黃彬女微笑著說:“他昨夜忙著調度兵馬,下午你給他送封信,告訴他別著急,先辦正事。”
王福一愣,“小姐的意思,是沒見到他?”
黃彬女眨著眼睛點點頭:“是啊!他很忙,顧不得履行約定,我沒怪他。”
王福不禁苦笑起來,看這樣子小姐的善心病又發作了。
他的這位大小姐沒別的毛病,就是善心發作時,完全不顧自己死活,只為別人考慮,據已故的老爺說,這是一種心病,是在幼年時被一件事情刺激所致,發作起來,不能強行阻止,只有順著她的意思,以言語寬慰,幾天后便能恢復。
王福道:“那老奴下午去送,小姐也別擔心,昨夜我打聽了一下,玉山八賊只抓了七人,與二小姐同名的媚娘在打斗時抓了傅天仇的大女兒逃走,五城兵馬司還在全城懸賞。”
黃彬女臉色一喜:“如此說來,媚娘暫時安全,那我就放心,你去忙吧,記得下午送信。”
王福出了東來居,直奔步軍統領衙門。
他打算親自查探一番,如若屬實,就按小姐的意思辦,但如果有誤,就把巫行云轉移出東來居,以防秦書凡的某種詭計。
“天亮了,該回去了。”
馬府閣樓內響起一道滿足的男人聲。
“別,我知道你出去要忙,再呆一會兒。
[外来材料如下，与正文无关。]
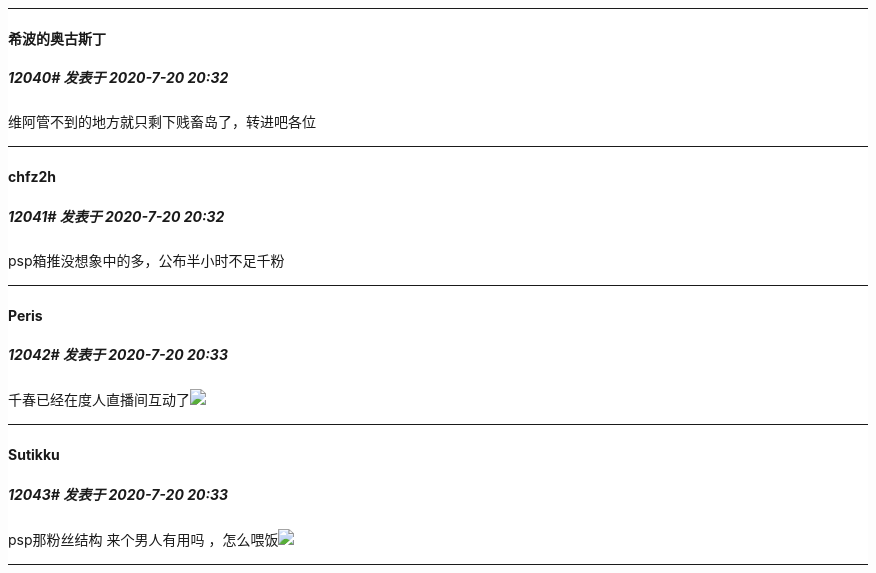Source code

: 





-----

####  希波的奥古斯丁  
##### 12040#       发表于 2020-7-20 20:32




维阿管不到的地方就只剩下贱畜岛了，转进吧各位







-----

####  chfz2h  
##### 12041#       发表于 2020-7-20 20:32




psp箱推没想象中的多，公布半小时不足千粉







-----

####  Peris  
##### 12042#       发表于 2020-7-20 20:33




千春已经在度人直播间互动了<img src="https://static.saraba1st.com/image/smiley/face2017/033.png" referrerpolicy="no-referrer">







-----

####  Sutikku  
##### 12043#       发表于 2020-7-20 20:33




psp那粉丝结构 来个男人有用吗 ，怎么喂饭<img src="https://static.saraba1st.com/image/smiley/face2017/056.gif" referrerpolicy="no-referrer">







-----
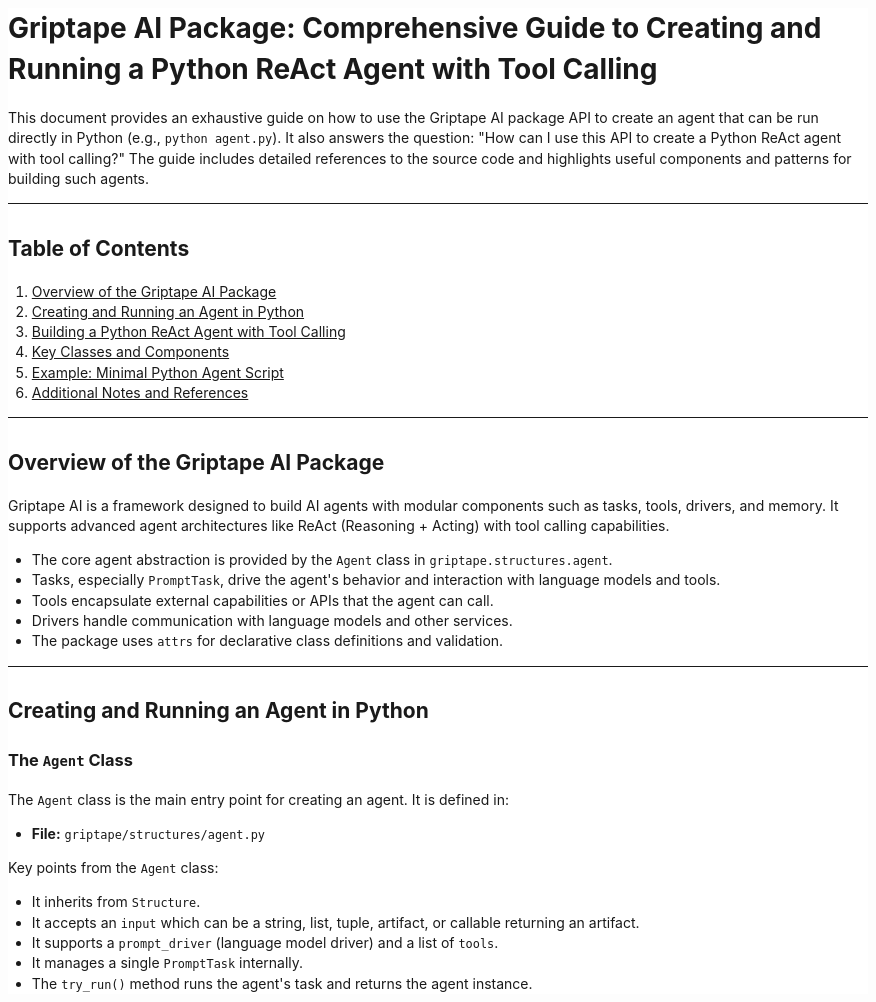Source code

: # Griptape AI Package: Comprehensive Guide to Creating and Running a Python ReAct Agent with Tool Calling

This document provides an exhaustive guide on how to use the Griptape AI package API to create an agent that can be run directly in Python (e.g., `python agent.py`). It also answers the question: "How can I use this API to create a Python ReAct agent with tool calling?" The guide includes detailed references to the source code and highlights useful components and patterns for building such agents.

---

## Table of Contents

1. [Overview of the Griptape AI Package](#overview-of-the-griptape-ai-package)
2. [Creating and Running an Agent in Python](#creating-and-running-an-agent-in-python)
3. [Building a Python ReAct Agent with Tool Calling](#building-a-python-react-agent-with-tool-calling)
4. [Key Classes and Components](#key-classes-and-components)
5. [Example: Minimal Python Agent Script](#example-minimal-python-agent-script)
6. [Additional Notes and References](#additional-notes-and-references)

---

## Overview of the Griptape AI Package

Griptape AI is a framework designed to build AI agents with modular components such as tasks, tools, drivers, and memory. It supports advanced agent architectures like ReAct (Reasoning + Acting) with tool calling capabilities.

- The core agent abstraction is provided by the `Agent` class in `griptape.structures.agent`.
- Tasks, especially `PromptTask`, drive the agent's behavior and interaction with language models and tools.
- Tools encapsulate external capabilities or APIs that the agent can call.
- Drivers handle communication with language models and other services.
- The package uses `attrs` for declarative class definitions and validation.

---

## Creating and Running an Agent in Python

### The `Agent` Class

The `Agent` class is the main entry point for creating an agent. It is defined in:

- **File:** `griptape/structures/agent.py`

Key points from the `Agent` class:

- It inherits from `Structure`.
- It accepts an `input` which can be a string, list, tuple, artifact, or callable returning an artifact.
- It supports a `prompt_driver` (language model driver) and a list of `tools`.
- It manages a single `PromptTask` internally.
- The `try_run()` method runs the agent's task and returns the agent instance.
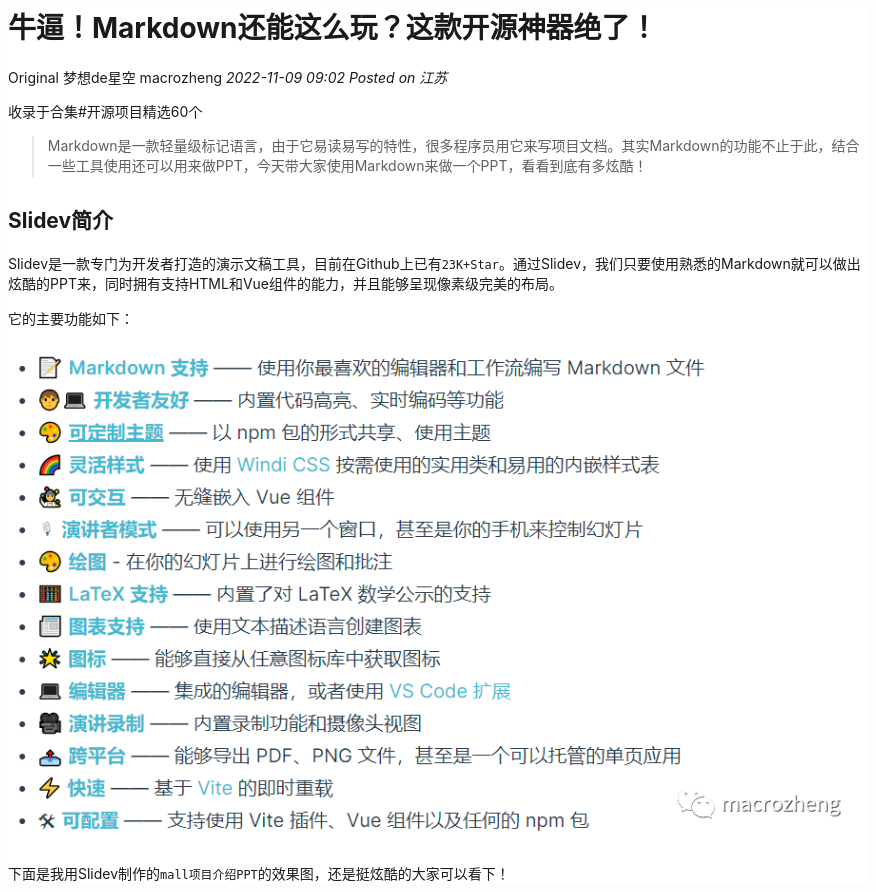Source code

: # 牛逼！Markdown还能这么玩？这款开源神器绝了！

Original 梦想de星空 macrozheng *2022-11-09 09:02* *Posted on 江苏*

收录于合集#开源项目精选60个

> Markdown是一款轻量级标记语言，由于它易读易写的特性，很多程序员用它来写项目文档。其实Markdown的功能不止于此，结合一些工具使用还可以用来做PPT，今天带大家使用Markdown来做一个PPT，看看到底有多炫酷！

## Slidev简介

Slidev是一款专门为开发者打造的演示文稿工具，目前在Github上已有`23K+Star`。通过Slidev，我们只要使用熟悉的Markdown就可以做出炫酷的PPT来，同时拥有支持HTML和Vue组件的能力，并且能够呈现像素级完美的布局。

它的主要功能如下：

![Image](./slidev/20221109144342.png)

下面是我用Slidev制作的`mall项目介绍PPT`的效果图，还是挺炫酷的大家可以看下！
”傅月池媚眼如絲看著愛郎。
“也罷,就一會兒……”
王福沮喪的回去了。
他沒見到秦書凡,卻看到了郭猛等人,各個忙得四腳朝天,飯都是在現場吃的,這也佐證了小姐的猜測。
返回東來居,王福把事情向黃杉女說了一遍,下午,將黃杉女親自寫好的信件送到郭猛手上,郭猛也沒問什么就讓他回去了。
這一等,就是三天。
到第四天早上,黃杉女倒沒什么怨言,王福卻受不了。
因為在這三天里,連秦書凡的影子都沒看到,王福覺得秦書凡分明不把他們東來居放在眼里,王福決定要讓秦書凡知道東來居的厲害。
他向黃杉女建議,斷巫行云一根手指,送到步軍統領衙門,秦書凡必定前來赴約。
這些天在王福的寬慰下,黃杉女的善心已經有些好轉,聞言考慮了一番便同意了,畢竟被人無視的感覺不好受。
不過就在王福準備動手的時候,四千名殺氣騰騰的士卒來到東來居外,把四周圍得水泄不通。
東南西背四方,每一方都是刀盾兵打頭,長矛兵在中,弓弩兵在后,且每根箭矢上都貼著一張驅邪符箓。
“東來居里的人聽著,前番殺戮朝廷將士,后又綁架朝廷命官,爾等妖邪之輩速速出來投降,否則大軍一動,頃刻間讓爾等化為齏粉!”